If mankind’s evolution so far has been fueled by the principle that ‘one man’s poison is another man’s food’, the only way we will be able to add more chapters to our existence is by being mindful of the principle, that ‘one man’s waste is another man’s treasure”. Adrian Pinto, who spent his childhood revering the greens of nature, grew up to worship the purples of wine. It thus came naturally to the connoisseur to make a potpourri to save the world.
Best out of waste
Adrian procured a diploma in Hotel Administration and Food Technology and a Post Graduate Diploma in Hospitality from Australia. “It was in Australia that I was exposed to wine and vineyards. In 2000, when I began my 15-year stint with the wine industry, working with the likes of Sula, Diageo and currently, Pernod Ricard, I fell deeper in love with nature. I began to understand how important it was to protect the environment and the impact it had on not just the vineyards and wine but also the farmers and all living things in general,” Adrian says.
Over the years, he saw the expanding heaps of pomace — solid, pulpy remains of the grape, after the juice is extracted — at various wineries as India escalated production from one lakh cases in 2000 to close to 30 lakh in 2016, and he wondered what better use this pomace could be put to, other than composting them.

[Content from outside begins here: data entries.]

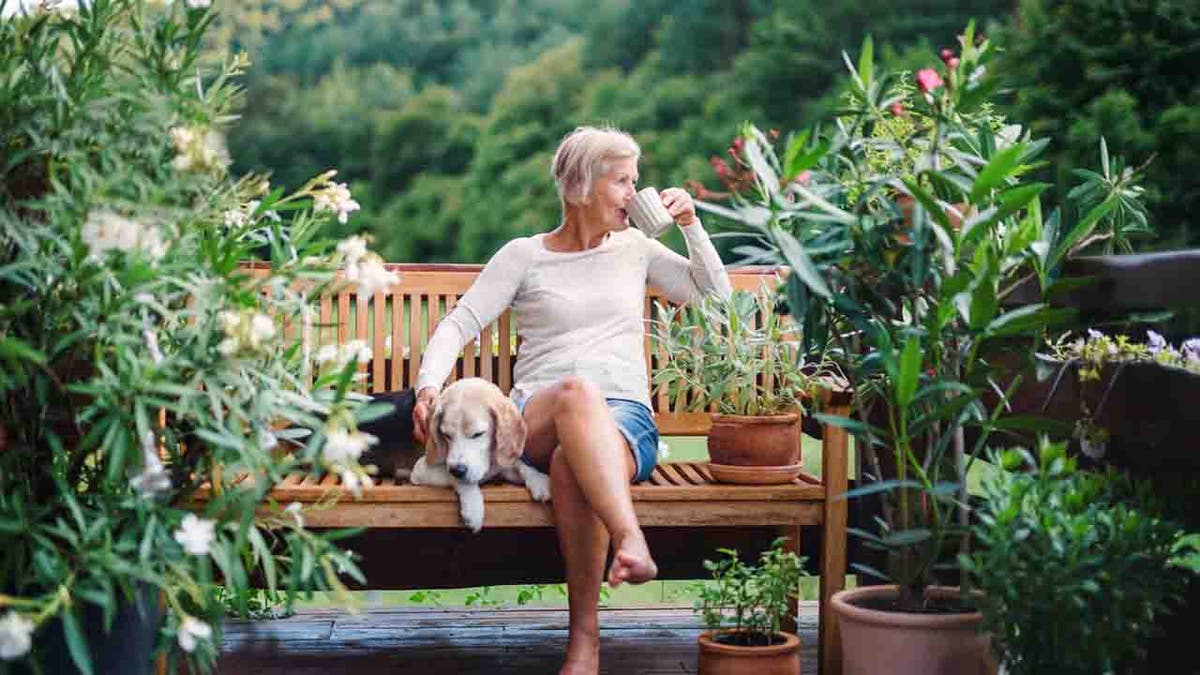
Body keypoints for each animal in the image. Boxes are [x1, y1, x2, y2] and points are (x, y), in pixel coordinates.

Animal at [405, 379, 549, 530]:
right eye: (446, 435)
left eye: (478, 434)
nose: (458, 470)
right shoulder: (420, 470)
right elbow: (459, 479)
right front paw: (473, 509)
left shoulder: (502, 467)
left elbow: (520, 464)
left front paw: (538, 479)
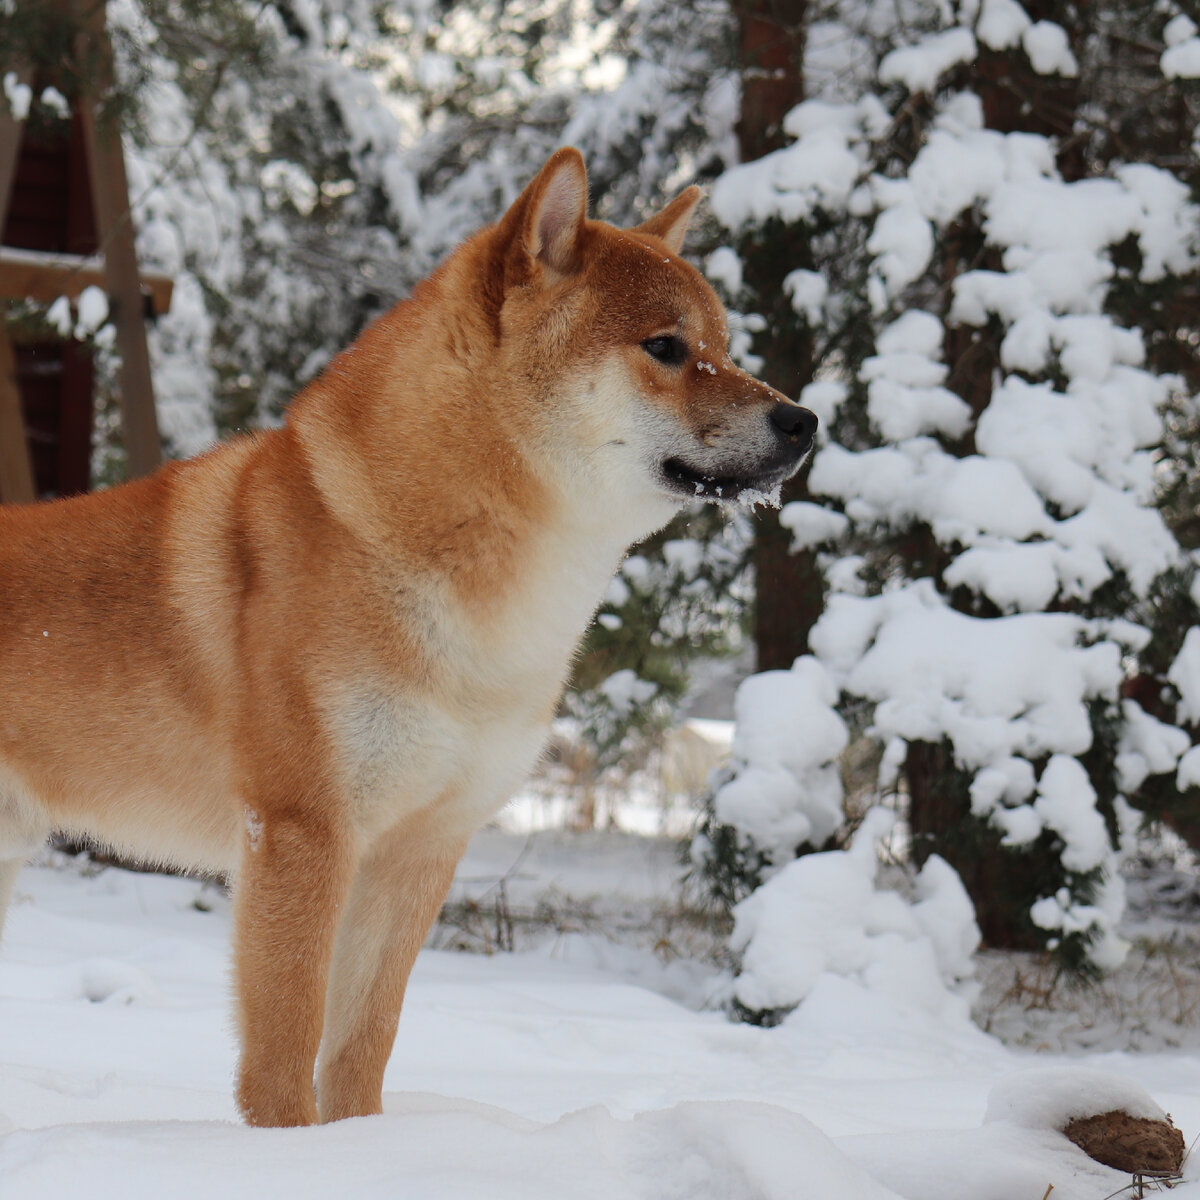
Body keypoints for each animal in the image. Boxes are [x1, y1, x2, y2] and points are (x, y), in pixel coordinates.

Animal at [0, 150, 816, 1123]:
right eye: (665, 347)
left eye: (726, 348)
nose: (804, 421)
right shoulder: (305, 833)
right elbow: (283, 1058)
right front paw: (288, 1148)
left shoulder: (419, 851)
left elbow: (361, 1047)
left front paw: (364, 1146)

“I spent the last four years researching pomace, its uses and in the process stumbled on the composition of pomace. The quantity of pomace produced in India is nearly 4,500-5,000 tons per year, of which less than 250 tons is used for value addition, and nearly 4,750 tons is available for captive use. Moreover, wineries pay $5 a ton to dispose of the waste. While the grape seeds could be processed into cosmetics, oils and food products, the stocks and skins out of the pomace are mostly used in landfills and composting. The fiber content in the pomace interested me. It occurred to me that paper is also made from various fibers and thought, why not pomace?” he says.
Stigma meets skeptics
Being too embarrassed to share the idea, the first batch of “grape paper” was produced in Adrian’s kitchen, with a kitchen blender and some nets. “I loved the color and texture of the paper, that was the beginning… When I discovered that pomace could be a possible replacement for wood in paper, it thrilled me no end,” he adds.
This was Adrian’s own personal rabbit hole, and he found himself falling deeper and deeper into the endless possibilities. Through rigorous R&D, Adrian postulated that paper can be made purely from grape waste, be tree-free and chemical-free. It is also cost-competitive, given the lower costs of raw material as opposed to traditional fibers extracted from wood, thread, biomass, cotton waste etc. It was certainly more sustainable and eco-friendly, as it reduces waste discharge and enhances sustainability of the wine industry, not to mention curbs the cutting down of trees for paper production.
The concept would also allow grape farmers to generate income by selling unsalable or damaged crop for paper production.
The Grape Reaper
Adrian enrolled for a course at IIM-A, which helped him accelerate his project.“I filled a patent application for ‘Paper Made from Organic Waste and the Process Thereof’. It is tree and chemical-free paper, which is produced from 100 percent waste. It uses up to 40 percent pomace/marc, which is grape waste, and the rest is other organic waste. From the patent search report it appears that this paper is unique in nature. We have conducted value tests, developed some prototypes and are in the process of initiating ‘carbon certification’, and I have been informed that it looks promising,” says Adrian.
As Green Paper Works came into existence, Bootstrapping and getting a buy-in from the largest generators of the waste has been the toughest challenges, but the ‘patent-pending’ tag provided the necessary validation to Adrian’s business idea.
There are many probable uses of this paper – like captive and special packaging, and new product development, to mention a few. “This helps, in its own small way, to reach Global 2020 sustainable goals, and will help wineries go from the red zone to green,” Adrian says.
Where this can goCurrently, Adrian is in talks with the Indian Institute of Packaging Mumbai (IIPM) to develop captive packaging for the wine and spirits industry. The paper is currently being tested by IIPM for being a food-grade packaging paper. “We are confident that it will open a lot of doors for sustainable food packaging as well.”
Adrian also wants to work with local people who do arts and crafts, like traditional folk artists to produce one-of-a-kind hand-painted gift boxes. “We also want to help destitute women and differently abled to make bags out of our paper,” he says. He is targeting corporates and individuals who want to make a change, starting with the stationery they use (files, envelopes, packaging boxes, etc) to packaging (bags, boxes, labels, etc) to gifting (Diwali, Christmas, conferences etc), captive packaging for the wine and spirits, textile and luxury industry.
Adrian also plans to license existing paper mills to use their process, once the patent is approved. Currently, he is producing handmade paper using his homegrown technique. Going forward, they have signed an NDA with a world leader in research and development related to pulp, paper, packaging and bio-refining.